The review was originally scheduled to take place in late 2024 but was postponed by the Treasury after employers were unhappy about being saddled with a £25bn hike in national insurance contributions, at the same time as the national minimum wage increased as well.
What the upcoming adequacy review will focus on is unclear. While in the pensions industry there is consensus that minimum pension contribution levels need to rise from the current 8%, especially for employers, the government is reluctant to put further financial pressure on these, and the pensions minister has repeatedly said that contributions should not be the sole focus.
Instead, the government has been emphasising the role of higher returns, claiming this can be achieved through private market investments. Torsten Bell also recently hinted at a need for risk sharing, something pure DC schemes do not do by design.
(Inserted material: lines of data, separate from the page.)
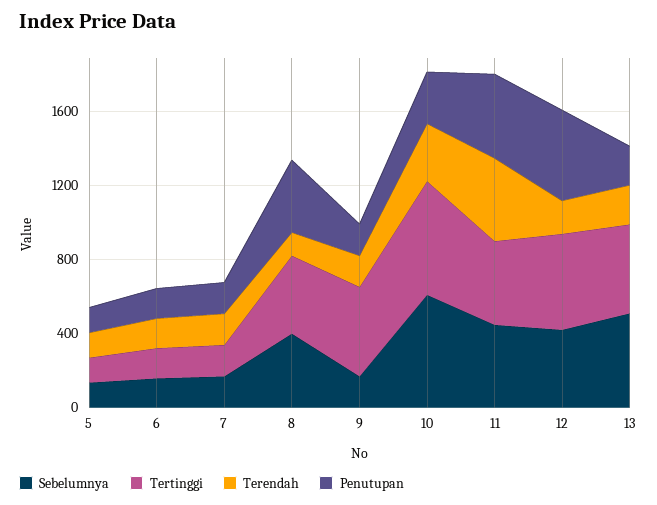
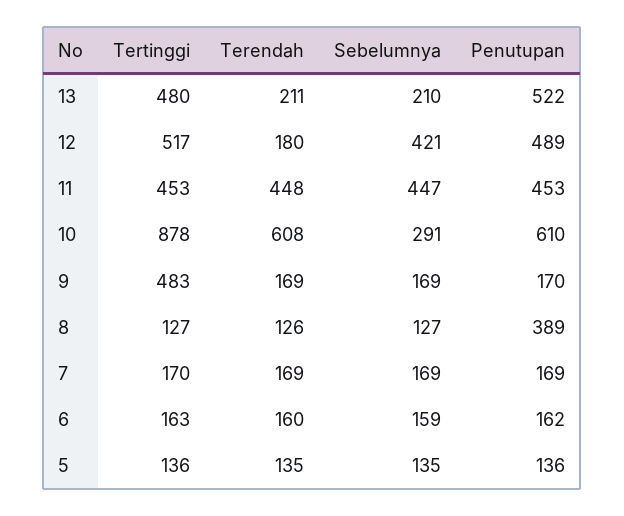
  {
    "Sebelumnya": {
      "5": 135,
      "6": 159,
      "7": 169,
-     "8": 400,
+     "8": 127,
      "9": 169,
-     "10": 600,
+     "10": 291,
      "11": 447,
      "12": 421,
-     "13": 500
+     "13": 210
    },
    "Tertinggi": {
      "5": 136,
      "6": 163,
      "7": 170,
-     "8": 400,
+     "8": 127,
      "9": 483,
-     "10": 600,
+     "10": 878,
      "11": 453,
      "12": 517,
      "13": 480
    },
    "Terendah": {
      "5": 135,
      "6": 160,
      "7": 169,
      "8": 126,
      "9": 169,
-     "10": 300,
+     "10": 608,
      "11": 448,
      "12": 180,
      "13": 211
    },
    "Penutupan": {
      "5": 136,
      "6": 162,
      "7": 169,
      "8": 389,
      "9": 170,
-     "10": 300,
+     "10": 610,
      "11": 453,
      "12": 489,
-     "13": 200
+     "13": 522
    }
  }

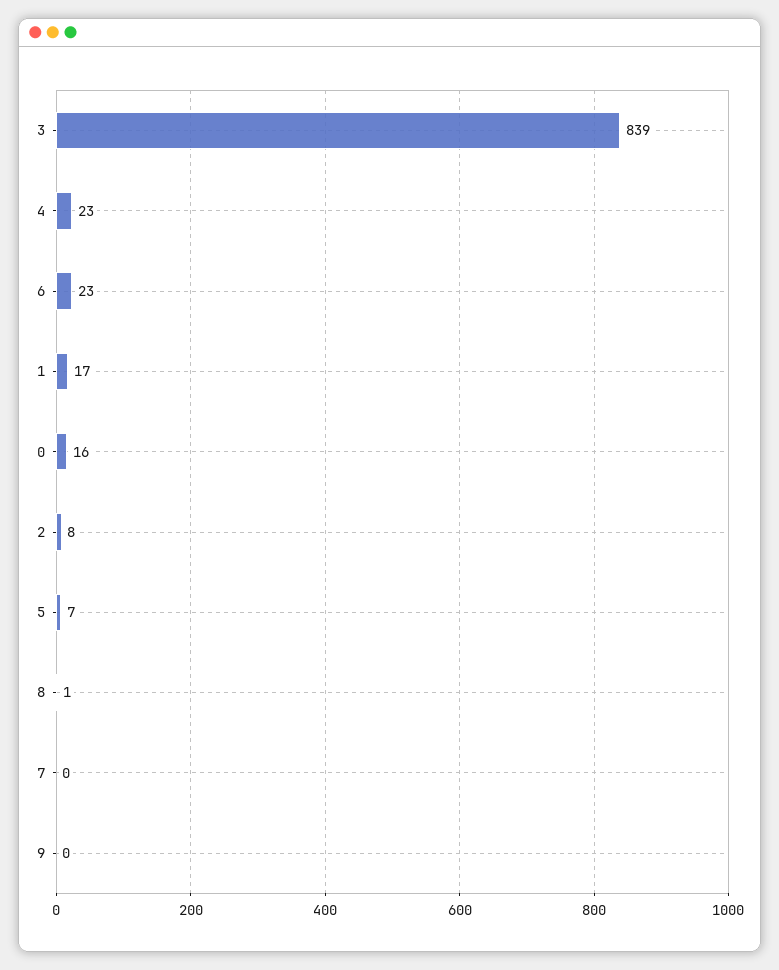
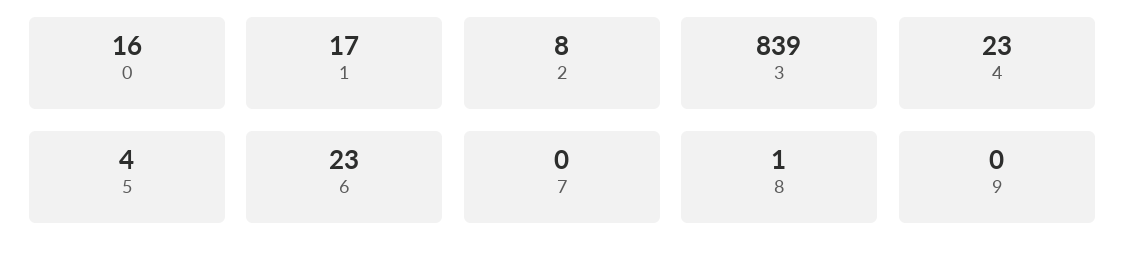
  {
    "3": 839,
    "4": 23,
    "6": 23,
    "1": 17,
    "0": 16,
    "2": 8,
-   "5": 7,
+   "5": 4,
    "8": 1,
    "7": 0,
    "9": 0
  }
Legislation to expand collective DC schemes to multi-employer providers is expected later this year, and the government has suggested it also wants to see retirement-only CDC in future as part of guided retirement solutions.
Mandation powers not mentioned
A reserve power with which the government could force pension funds to invest in ‘productive' assets was not mentioned in the speech either, whether for being too incendiary or because of uncertainty about whether it will remain in the bill. At its second reading, an opposition MP accused the government of wanting to direct where schemes invest, calling it "government procurement by the back door".